-------- THE RECORDS --------

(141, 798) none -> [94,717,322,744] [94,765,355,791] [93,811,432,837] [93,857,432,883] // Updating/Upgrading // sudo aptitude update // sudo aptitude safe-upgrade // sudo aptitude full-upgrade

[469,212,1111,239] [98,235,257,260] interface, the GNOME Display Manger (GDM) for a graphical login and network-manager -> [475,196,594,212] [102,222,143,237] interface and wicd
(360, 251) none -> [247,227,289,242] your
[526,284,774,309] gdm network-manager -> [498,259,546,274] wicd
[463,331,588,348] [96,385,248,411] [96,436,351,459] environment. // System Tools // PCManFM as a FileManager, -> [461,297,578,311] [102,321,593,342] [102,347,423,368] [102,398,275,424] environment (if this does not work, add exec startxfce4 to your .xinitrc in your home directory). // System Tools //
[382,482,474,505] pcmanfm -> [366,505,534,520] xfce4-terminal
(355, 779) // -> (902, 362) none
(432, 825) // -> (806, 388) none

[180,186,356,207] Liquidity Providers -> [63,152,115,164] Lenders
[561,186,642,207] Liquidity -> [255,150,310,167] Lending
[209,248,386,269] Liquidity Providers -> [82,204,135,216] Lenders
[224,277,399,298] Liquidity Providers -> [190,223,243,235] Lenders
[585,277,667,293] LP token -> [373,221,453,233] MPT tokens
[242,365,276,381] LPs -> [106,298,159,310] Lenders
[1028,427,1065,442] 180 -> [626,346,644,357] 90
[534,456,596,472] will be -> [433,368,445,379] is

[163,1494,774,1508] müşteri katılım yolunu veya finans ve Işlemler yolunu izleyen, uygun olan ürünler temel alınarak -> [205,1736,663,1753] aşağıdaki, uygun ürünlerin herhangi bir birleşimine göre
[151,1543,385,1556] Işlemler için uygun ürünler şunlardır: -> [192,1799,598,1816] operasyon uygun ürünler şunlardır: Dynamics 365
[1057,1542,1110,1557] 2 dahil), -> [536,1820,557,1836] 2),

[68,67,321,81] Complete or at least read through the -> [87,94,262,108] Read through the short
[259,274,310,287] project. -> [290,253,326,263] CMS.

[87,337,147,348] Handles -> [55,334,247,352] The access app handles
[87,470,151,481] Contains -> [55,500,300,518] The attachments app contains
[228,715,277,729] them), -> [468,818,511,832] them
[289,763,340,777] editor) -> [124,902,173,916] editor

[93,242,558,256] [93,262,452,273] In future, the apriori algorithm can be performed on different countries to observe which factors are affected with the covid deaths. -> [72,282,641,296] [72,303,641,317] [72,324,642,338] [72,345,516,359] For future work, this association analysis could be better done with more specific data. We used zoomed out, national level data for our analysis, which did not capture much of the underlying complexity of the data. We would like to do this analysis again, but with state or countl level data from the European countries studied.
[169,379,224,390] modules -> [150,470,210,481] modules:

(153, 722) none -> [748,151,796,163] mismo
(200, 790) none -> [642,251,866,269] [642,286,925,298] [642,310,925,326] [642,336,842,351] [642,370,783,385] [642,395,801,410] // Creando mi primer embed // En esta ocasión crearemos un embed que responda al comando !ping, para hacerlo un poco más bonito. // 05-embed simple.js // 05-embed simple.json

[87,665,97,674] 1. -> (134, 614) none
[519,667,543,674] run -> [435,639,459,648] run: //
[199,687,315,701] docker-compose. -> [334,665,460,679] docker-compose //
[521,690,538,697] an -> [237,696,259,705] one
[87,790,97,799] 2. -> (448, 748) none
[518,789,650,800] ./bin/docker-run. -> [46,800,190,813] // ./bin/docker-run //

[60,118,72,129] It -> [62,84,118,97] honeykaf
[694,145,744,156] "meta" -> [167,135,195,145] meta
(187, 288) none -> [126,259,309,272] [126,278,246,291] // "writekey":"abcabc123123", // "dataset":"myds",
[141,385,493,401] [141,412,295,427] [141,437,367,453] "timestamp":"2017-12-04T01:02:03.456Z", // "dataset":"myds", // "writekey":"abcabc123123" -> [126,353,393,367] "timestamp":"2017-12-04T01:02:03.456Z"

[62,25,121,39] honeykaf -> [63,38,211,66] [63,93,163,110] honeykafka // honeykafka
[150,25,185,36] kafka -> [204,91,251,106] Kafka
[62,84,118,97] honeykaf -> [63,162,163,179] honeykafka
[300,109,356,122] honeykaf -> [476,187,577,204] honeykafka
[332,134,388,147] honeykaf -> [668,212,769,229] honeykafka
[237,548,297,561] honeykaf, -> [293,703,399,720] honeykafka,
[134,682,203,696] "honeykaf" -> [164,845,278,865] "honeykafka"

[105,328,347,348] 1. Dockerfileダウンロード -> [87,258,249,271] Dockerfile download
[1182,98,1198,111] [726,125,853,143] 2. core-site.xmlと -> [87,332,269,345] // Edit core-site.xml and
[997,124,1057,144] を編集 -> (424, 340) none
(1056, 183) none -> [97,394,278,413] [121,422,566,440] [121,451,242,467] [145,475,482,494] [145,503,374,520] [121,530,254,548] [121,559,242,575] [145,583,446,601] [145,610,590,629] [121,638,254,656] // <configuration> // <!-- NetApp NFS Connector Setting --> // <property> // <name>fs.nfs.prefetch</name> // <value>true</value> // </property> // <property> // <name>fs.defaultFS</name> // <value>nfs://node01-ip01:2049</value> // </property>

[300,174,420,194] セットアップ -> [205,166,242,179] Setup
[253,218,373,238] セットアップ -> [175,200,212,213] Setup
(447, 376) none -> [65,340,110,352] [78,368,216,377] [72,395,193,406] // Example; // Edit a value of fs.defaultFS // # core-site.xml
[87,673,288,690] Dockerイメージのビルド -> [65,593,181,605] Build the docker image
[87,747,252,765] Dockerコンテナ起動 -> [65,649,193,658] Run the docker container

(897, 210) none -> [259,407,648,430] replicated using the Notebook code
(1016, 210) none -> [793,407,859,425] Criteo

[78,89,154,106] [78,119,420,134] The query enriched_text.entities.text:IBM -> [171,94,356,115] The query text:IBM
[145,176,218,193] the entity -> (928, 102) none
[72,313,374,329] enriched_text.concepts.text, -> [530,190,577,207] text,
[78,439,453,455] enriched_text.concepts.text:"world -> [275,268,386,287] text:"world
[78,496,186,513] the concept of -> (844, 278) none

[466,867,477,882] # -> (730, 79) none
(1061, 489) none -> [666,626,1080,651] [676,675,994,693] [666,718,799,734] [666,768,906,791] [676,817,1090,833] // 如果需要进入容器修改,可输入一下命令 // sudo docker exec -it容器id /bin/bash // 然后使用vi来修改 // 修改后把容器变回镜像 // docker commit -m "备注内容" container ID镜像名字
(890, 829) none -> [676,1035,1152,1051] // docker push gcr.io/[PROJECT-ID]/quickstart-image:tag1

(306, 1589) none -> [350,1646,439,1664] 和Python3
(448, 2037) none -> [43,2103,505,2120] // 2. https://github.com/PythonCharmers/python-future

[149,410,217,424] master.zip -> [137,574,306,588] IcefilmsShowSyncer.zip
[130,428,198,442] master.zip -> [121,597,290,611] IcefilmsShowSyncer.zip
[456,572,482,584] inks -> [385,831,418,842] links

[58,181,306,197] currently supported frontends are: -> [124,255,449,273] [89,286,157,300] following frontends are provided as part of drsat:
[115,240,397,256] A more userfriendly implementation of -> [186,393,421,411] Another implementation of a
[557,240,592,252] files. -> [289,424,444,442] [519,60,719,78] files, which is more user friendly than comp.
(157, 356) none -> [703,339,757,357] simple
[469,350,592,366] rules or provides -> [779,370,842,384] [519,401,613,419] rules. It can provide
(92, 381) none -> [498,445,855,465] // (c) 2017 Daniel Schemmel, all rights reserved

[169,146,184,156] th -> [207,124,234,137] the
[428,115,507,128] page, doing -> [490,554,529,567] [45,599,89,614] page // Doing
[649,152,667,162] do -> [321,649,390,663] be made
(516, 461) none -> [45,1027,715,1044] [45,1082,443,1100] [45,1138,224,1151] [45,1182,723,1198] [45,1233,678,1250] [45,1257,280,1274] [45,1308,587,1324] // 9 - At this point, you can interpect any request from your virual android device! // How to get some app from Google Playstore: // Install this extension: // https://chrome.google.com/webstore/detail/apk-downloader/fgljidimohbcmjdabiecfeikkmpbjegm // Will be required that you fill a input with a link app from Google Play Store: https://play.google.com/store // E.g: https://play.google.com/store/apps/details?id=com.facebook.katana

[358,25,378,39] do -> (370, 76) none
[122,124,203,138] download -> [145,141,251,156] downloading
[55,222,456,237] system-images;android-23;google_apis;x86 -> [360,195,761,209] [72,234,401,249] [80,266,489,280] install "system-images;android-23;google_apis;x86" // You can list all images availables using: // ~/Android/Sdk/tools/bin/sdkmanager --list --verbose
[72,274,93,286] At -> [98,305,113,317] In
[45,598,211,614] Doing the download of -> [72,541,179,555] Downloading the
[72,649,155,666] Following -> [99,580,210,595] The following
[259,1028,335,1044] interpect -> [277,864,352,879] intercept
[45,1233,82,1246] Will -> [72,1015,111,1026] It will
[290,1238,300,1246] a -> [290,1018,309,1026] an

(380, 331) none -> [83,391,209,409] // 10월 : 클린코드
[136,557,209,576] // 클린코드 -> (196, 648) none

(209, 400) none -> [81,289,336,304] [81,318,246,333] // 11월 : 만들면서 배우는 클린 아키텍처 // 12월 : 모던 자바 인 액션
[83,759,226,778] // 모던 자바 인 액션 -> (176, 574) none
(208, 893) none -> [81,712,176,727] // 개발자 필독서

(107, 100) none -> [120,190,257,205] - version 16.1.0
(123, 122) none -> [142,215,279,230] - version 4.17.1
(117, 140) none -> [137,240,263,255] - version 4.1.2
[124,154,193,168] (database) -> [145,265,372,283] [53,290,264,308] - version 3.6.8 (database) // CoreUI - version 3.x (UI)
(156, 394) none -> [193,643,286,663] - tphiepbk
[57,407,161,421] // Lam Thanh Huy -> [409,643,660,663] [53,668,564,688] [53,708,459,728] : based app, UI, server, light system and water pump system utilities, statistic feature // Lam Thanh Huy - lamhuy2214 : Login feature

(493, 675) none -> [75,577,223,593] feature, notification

--------

◆ **WHAT YOU NEED TO DO**:
Write out, from the lines above, only those from the line with "(516, 461) none" to the line with "[122,124,203,138] download ->", exactly as given, including the first and the last.

◆ **OUTPUT OF THE TASK**:
(516, 461) none -> [45,1027,715,1044] [45,1082,443,1100] [45,1138,224,1151] [45,1182,723,1198] [45,1233,678,1250] [45,1257,280,1274] [45,1308,587,1324] // 9 - At this point, you can interpect any request from your virual android device! // How to get some app from Google Playstore: // Install this extension: // https://chrome.google.com/webstore/detail/apk-downloader/fgljidimohbcmjdabiecfeikkmpbjegm // Will be required that you fill a input with a link app from Google Play Store: https://play.google.com/store // E.g: https://play.google.com/store/apps/details?id=com.facebook.katana

[358,25,378,39] do -> (370, 76) none
[122,124,203,138] download -> [145,141,251,156] downloading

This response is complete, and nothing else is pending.